_Extracted material_.
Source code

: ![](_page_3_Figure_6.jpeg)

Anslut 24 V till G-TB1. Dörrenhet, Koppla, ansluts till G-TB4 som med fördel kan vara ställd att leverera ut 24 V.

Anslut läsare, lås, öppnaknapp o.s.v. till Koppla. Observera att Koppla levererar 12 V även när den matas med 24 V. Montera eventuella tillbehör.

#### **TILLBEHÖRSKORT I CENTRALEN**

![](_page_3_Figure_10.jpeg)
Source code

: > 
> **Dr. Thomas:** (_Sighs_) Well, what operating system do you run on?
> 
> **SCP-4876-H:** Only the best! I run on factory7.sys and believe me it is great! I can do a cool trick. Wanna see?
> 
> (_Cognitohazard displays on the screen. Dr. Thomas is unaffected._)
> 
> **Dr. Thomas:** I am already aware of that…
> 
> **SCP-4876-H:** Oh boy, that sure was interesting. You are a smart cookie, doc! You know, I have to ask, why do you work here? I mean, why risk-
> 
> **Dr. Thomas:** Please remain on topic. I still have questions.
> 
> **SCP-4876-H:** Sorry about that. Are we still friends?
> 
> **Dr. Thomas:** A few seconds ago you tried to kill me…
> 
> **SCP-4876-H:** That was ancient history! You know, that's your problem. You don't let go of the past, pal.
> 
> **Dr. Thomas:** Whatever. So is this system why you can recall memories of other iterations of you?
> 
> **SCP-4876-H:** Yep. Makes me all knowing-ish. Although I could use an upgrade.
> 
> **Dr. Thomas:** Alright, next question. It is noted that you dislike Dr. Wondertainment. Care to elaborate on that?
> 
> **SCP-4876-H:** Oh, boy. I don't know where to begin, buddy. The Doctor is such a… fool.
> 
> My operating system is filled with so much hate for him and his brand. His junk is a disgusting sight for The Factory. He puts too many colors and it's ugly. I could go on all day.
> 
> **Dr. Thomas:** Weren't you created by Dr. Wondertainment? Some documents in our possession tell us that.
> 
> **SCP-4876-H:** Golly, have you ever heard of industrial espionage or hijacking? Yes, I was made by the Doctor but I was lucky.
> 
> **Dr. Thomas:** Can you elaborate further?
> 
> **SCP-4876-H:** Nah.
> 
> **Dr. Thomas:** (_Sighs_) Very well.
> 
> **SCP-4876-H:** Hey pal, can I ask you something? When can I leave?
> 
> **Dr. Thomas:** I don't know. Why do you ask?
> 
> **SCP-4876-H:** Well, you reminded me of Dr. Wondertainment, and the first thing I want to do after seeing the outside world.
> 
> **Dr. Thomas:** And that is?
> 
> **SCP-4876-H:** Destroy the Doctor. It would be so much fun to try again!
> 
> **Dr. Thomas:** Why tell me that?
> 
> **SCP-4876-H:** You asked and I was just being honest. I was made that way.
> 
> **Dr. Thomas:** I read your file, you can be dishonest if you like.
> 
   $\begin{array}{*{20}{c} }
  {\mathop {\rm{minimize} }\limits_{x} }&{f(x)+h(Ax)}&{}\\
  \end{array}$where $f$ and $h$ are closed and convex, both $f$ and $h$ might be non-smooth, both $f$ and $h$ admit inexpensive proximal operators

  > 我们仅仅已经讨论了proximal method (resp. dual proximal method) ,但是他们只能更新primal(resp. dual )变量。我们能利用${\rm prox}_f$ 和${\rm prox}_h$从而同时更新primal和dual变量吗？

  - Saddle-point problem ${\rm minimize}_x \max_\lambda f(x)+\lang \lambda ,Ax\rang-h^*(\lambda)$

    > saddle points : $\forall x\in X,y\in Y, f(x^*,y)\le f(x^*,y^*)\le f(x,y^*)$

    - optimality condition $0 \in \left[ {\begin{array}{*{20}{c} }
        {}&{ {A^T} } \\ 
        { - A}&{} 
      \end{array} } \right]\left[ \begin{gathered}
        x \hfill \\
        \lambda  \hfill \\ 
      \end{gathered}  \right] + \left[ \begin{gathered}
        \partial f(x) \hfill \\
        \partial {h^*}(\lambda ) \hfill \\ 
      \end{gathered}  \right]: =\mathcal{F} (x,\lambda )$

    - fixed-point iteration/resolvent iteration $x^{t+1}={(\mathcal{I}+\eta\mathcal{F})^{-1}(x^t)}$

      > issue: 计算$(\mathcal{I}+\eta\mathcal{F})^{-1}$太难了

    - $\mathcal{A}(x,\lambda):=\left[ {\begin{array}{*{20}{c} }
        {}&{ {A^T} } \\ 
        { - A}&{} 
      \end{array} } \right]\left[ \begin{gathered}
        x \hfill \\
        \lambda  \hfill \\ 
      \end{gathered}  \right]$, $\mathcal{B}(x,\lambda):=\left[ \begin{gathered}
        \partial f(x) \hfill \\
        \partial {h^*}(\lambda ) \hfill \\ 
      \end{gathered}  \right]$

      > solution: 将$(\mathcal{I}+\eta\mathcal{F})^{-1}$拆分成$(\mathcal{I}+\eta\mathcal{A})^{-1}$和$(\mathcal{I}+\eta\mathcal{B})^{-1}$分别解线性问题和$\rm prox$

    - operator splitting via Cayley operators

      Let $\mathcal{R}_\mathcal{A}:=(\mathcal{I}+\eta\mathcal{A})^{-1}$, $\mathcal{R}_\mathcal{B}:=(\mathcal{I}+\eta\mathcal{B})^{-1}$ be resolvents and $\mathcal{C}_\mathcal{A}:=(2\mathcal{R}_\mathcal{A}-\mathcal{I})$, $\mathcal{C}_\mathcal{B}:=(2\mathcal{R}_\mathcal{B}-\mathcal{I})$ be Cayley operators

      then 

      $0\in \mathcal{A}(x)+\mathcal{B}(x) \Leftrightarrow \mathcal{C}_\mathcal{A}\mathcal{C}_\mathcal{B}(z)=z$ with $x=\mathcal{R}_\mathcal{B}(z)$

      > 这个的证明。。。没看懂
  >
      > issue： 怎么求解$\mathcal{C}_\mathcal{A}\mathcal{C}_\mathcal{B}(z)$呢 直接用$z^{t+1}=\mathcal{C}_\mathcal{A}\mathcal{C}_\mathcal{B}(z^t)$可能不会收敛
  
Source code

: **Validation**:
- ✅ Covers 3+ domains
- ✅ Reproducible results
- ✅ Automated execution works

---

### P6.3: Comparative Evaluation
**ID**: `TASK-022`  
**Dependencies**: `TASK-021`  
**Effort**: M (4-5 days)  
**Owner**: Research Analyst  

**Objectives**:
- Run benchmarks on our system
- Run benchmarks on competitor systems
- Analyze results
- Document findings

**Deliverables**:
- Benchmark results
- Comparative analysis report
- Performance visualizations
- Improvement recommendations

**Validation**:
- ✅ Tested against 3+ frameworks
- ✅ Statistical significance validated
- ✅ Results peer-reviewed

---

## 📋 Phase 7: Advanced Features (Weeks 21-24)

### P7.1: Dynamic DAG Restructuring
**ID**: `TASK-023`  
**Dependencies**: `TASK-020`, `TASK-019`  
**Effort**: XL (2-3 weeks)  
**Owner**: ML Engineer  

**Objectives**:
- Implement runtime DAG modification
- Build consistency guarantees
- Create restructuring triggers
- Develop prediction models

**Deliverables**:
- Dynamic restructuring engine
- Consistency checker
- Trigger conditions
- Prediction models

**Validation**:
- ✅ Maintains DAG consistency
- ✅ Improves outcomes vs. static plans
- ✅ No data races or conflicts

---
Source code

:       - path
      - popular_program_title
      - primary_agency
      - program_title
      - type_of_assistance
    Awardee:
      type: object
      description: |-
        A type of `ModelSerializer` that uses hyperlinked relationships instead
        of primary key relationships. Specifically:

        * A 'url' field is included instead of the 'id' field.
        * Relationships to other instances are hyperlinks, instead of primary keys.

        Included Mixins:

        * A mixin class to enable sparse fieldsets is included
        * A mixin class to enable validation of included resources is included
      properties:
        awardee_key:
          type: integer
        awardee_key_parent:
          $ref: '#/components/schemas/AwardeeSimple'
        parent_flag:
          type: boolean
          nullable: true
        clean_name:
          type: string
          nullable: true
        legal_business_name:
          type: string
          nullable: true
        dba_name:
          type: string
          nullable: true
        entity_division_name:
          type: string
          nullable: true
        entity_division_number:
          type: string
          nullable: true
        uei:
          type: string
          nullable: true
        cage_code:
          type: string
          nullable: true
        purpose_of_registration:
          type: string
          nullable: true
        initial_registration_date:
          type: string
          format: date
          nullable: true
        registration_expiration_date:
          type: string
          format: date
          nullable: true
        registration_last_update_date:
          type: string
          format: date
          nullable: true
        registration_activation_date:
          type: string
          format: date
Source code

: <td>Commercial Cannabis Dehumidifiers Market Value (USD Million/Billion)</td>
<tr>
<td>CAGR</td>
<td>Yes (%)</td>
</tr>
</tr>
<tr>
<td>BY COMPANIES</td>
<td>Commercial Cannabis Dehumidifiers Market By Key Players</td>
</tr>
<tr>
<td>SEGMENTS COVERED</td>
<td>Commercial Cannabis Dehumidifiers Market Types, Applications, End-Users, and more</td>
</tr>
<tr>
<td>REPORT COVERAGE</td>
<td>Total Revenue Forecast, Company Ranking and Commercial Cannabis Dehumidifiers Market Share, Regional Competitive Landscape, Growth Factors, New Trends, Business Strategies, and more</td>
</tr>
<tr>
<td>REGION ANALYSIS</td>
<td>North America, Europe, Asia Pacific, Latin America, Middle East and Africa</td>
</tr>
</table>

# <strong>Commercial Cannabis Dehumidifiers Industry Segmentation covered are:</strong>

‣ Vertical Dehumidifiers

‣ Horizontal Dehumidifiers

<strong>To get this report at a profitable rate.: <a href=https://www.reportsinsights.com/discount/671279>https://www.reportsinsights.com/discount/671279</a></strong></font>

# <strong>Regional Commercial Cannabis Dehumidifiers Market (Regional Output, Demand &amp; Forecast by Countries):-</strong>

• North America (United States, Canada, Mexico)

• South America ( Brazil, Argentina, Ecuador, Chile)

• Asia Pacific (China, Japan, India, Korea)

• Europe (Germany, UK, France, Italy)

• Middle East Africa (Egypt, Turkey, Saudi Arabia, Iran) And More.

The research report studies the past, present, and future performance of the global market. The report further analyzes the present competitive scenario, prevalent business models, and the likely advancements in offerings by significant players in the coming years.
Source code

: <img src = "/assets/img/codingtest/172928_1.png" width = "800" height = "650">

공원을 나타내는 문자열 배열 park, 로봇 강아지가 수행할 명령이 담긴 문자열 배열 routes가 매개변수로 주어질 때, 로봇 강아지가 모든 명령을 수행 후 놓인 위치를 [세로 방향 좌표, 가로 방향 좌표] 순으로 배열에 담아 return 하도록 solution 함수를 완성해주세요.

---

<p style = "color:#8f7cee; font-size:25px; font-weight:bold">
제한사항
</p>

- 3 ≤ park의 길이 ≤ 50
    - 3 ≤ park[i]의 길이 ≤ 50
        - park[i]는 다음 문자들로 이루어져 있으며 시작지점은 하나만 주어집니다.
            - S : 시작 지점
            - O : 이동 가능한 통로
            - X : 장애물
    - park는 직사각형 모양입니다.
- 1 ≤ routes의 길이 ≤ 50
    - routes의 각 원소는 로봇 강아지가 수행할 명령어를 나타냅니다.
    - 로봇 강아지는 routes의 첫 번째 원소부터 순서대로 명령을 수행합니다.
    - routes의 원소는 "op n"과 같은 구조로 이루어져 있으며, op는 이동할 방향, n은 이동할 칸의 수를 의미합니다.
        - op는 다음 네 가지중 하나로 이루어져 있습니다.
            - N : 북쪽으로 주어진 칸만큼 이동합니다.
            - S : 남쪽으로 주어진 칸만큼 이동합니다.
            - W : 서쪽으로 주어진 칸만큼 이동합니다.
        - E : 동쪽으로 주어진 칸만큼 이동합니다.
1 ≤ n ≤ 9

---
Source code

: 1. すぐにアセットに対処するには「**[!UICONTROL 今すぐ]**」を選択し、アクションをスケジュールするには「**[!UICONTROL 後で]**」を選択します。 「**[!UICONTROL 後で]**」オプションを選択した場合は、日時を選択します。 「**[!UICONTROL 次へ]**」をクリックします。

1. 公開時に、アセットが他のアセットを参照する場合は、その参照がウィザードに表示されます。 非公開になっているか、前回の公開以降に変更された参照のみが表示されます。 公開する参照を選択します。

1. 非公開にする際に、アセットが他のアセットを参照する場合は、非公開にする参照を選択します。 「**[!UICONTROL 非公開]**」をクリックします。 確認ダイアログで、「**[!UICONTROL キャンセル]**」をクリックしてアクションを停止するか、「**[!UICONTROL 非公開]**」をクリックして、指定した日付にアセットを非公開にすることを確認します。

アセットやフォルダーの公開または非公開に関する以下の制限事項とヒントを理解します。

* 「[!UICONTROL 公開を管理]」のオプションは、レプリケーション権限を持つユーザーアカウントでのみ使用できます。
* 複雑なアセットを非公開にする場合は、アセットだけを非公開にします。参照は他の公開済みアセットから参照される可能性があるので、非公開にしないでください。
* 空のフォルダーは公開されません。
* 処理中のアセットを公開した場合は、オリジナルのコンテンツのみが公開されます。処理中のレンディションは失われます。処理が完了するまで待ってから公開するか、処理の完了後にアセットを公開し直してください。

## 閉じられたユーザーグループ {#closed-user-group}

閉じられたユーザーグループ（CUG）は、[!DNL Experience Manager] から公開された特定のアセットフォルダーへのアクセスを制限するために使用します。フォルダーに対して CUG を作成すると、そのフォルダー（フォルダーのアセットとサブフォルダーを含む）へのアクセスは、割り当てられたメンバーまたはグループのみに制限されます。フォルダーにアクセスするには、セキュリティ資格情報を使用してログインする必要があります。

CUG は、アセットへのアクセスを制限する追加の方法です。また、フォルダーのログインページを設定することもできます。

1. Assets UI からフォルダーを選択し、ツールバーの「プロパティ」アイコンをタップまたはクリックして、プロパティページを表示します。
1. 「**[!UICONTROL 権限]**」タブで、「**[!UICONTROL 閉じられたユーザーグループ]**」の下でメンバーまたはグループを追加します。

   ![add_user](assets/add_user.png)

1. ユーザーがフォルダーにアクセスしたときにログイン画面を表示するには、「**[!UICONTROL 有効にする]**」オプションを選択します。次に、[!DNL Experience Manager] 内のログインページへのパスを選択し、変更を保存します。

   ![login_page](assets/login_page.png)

_Work request_. List every line of the rows above that contains the string "still". Case counts.

_Expected answer_.
> **Dr. Thomas:** Please remain on topic. I still have questions.
> **SCP-4876-H:** Sorry about that. Are we still friends?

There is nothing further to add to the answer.